Page extract Block Start
The point is that scientists are not super-men, not Platonic Philosopher-Kings. Often, they get things wrong even according to their own criteria. More to the point, science, like all human activity, is embedded within the society that it comes out of. Racist societies, for instance, produce racist science.

Finally, most of the critical questions for our society are moral and political; a scientific worldview may provide few answers to these. Worse, there is a certain kind of Gradgrindish scientific and technical worldview which may even be hostile to the claims of solidarity or morality which we base our politics on. In fact, good politics requires both rationality and empathy, both skill and imagination, both tax-collecters and poets. “God keep us,” Blake protested at the industrial revolution, from “a single vision and Newton’s sleep.”
Page extract Block End
Data for analysis Block Start
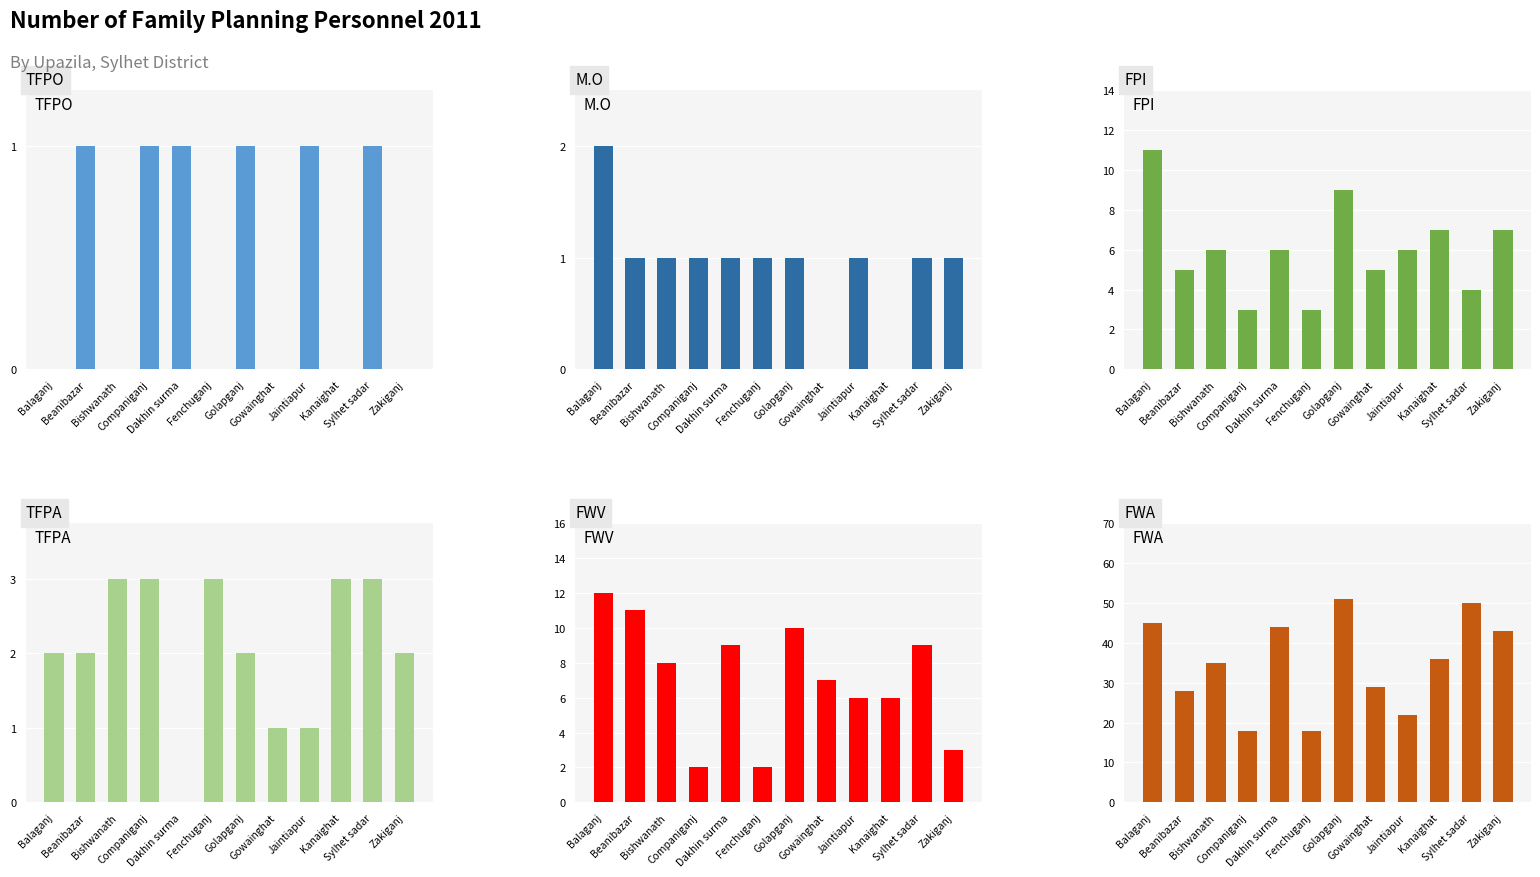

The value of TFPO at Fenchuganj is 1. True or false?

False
Data for analysis Block End
Data for analysis Block Start
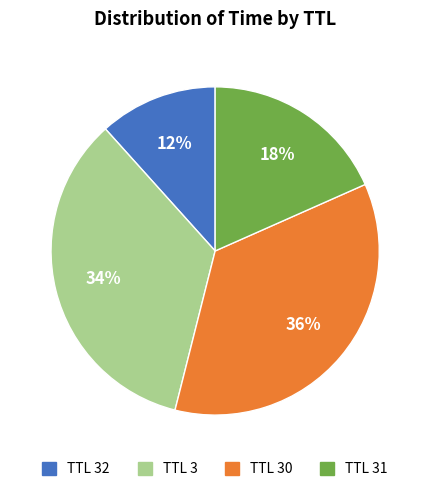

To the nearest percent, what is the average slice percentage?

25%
Data for analysis Block End
Carry on the passage about science, morality, and politics, picking up after its closing line quoting Blake. The data was taken from a separate source.

**Response**
The problem, of course, is that dishonest and greedy people manipulate this reasonable skepticism of experts for evil ends. The Coal Industry doesn’t fight global warming because of their dispassionate examination of the evidence, or, like the mine-workers, because they have some relevant experience that leads them to distrust the science, and certainly not because of their romantic belief in the variety of the human experience. They do so because they want to continue to make tons of money polluting the planet.

And so we’ve seen over and over in the climate debate, people with serious economic investment in defeating climate legislation have intervened in the debate in ways that are deeply harmful to the public discourse. As Harry Frankfurt might say, they are Bullshitters- not liars- since they don’t even care whether what they are saying is correct or not. They are engaging in bad faith argument. Just as the power of Goldman-Sachs makes a mockery of the idea of a free and fair economic marketplace, so the power of these industry-financed lobbyists, newspapers, and think tanks, make a mockery out of the “marketplace of ideas.” In one particularly egregious example, the oil lobby offered $10,000 to any scientist who would speak out against a global warming study. Throw enough money around, buy off enough scientists, finance enough bullshit studies, viciously attack every innocent scientist, and eventually, as we see, even The New York Times will get suckered in.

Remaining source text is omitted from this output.